── DATA RECORDS ──

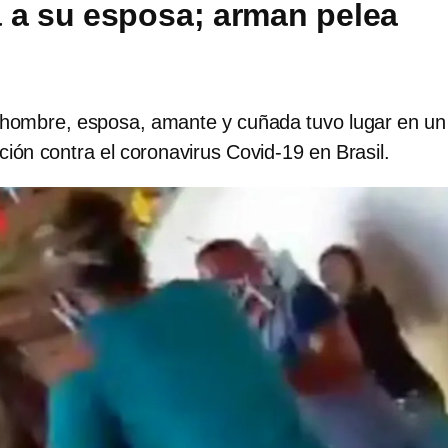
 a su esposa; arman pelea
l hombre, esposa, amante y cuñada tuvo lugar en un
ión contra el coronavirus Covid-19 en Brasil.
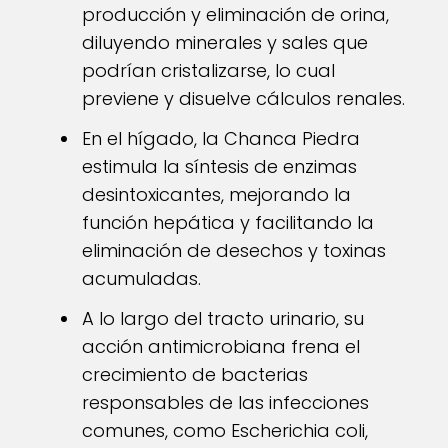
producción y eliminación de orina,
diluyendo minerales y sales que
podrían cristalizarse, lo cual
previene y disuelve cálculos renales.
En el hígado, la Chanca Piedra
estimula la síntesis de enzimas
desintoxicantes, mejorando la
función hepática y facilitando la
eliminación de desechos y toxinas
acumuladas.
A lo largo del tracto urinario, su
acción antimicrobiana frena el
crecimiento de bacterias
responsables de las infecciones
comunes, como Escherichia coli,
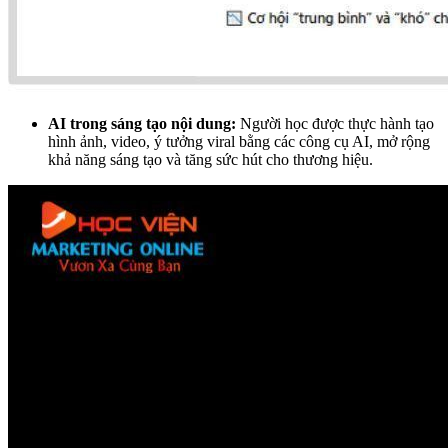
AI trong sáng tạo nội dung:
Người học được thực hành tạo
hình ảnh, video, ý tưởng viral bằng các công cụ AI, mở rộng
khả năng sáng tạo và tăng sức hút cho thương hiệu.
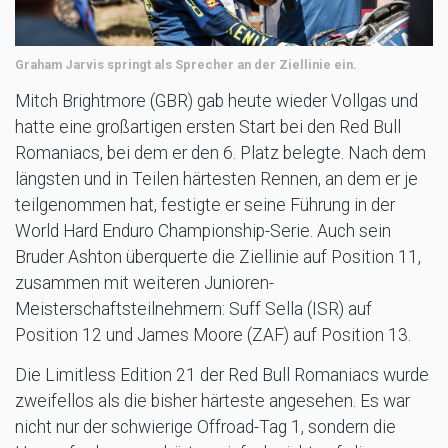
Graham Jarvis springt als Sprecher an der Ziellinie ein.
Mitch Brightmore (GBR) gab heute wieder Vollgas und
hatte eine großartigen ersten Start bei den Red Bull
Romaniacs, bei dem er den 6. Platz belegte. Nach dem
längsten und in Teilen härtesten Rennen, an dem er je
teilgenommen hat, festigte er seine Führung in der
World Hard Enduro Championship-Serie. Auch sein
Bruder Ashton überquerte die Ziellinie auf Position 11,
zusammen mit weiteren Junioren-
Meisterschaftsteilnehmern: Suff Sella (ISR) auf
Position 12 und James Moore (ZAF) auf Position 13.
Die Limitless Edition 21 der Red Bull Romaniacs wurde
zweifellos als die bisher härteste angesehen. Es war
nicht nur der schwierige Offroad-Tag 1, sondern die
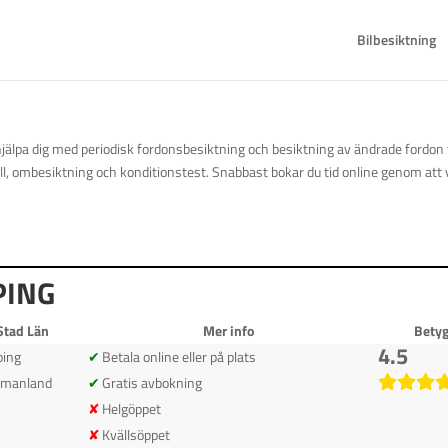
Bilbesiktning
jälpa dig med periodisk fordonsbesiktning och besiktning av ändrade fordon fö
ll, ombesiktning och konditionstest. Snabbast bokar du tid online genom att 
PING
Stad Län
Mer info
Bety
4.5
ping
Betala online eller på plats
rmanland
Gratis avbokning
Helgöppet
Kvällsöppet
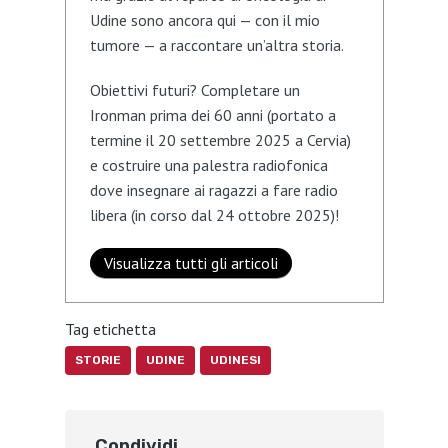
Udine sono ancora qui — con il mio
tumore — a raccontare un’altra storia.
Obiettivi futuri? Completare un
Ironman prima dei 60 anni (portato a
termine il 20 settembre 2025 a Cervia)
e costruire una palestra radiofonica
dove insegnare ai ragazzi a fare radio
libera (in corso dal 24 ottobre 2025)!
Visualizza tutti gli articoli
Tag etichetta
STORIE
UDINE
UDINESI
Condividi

───

● WORK INSTRUCTIONS
Output the records exactly, pictures excluded.

● WRITTEN SOLUTION
 a su esposa; arman pelea
l hombre, esposa, amante y cuñada tuvo lugar en un
ión contra el coronavirus Covid-19 en Brasil.
producción y eliminación de orina,
diluyendo minerales y sales que
podrían cristalizarse, lo cual
previene y disuelve cálculos renales.
En el hígado, la Chanca Piedra
estimula la síntesis de enzimas
desintoxicantes, mejorando la
función hepática y facilitando la
eliminación de desechos y toxinas
acumuladas.
A lo largo del tracto urinario, su
acción antimicrobiana frena el
crecimiento de bacterias
responsables de las infecciones
comunes, como Escherichia coli,
AI trong sáng tạo nội dung:
Người học được thực hành tạo
hình ảnh, video, ý tưởng viral bằng các công cụ AI, mở rộng
khả năng sáng tạo và tăng sức hút cho thương hiệu.
Graham Jarvis springt als Sprecher an der Ziellinie ein.
Mitch Brightmore (GBR) gab heute wieder Vollgas und
hatte eine großartigen ersten Start bei den Red Bull
Romaniacs, bei dem er den 6. Platz belegte. Nach dem
längsten und in Teilen härtesten Rennen, an dem er je
teilgenommen hat, festigte er seine Führung in der
World Hard Enduro Championship-Serie. Auch sein
Bruder Ashton überquerte die Ziellinie auf Position 11,
zusammen mit weiteren Junioren-
Meisterschaftsteilnehmern: Suff Sella (ISR) auf
Position 12 und James Moore (ZAF) auf Position 13.
Die Limitless Edition 21 der Red Bull Romaniacs wurde
zweifellos als die bisher härteste angesehen. Es war
nicht nur der schwierige Offroad-Tag 1, sondern die
Bilbesiktning
jälpa dig med periodisk fordonsbesiktning och besiktning av ändrade fordon fö
ll, ombesiktning och konditionstest. Snabbast bokar du tid online genom att 
PING
Stad Län
Mer info
Bety
4.5
ping
Betala online eller på plats
rmanland
Gratis avbokning
Helgöppet
Kvällsöppet
Udine sono ancora qui — con il mio
tumore — a raccontare un’altra storia.
Obiettivi futuri? Completare un
Ironman prima dei 60 anni (portato a
termine il 20 settembre 2025 a Cervia)
e costruire una palestra radiofonica
dove insegnare ai ragazzi a fare radio
libera (in corso dal 24 ottobre 2025)!
Visualizza tutti gli articoli
Tag etichetta
STORIE
UDINE
UDINESI
Condividi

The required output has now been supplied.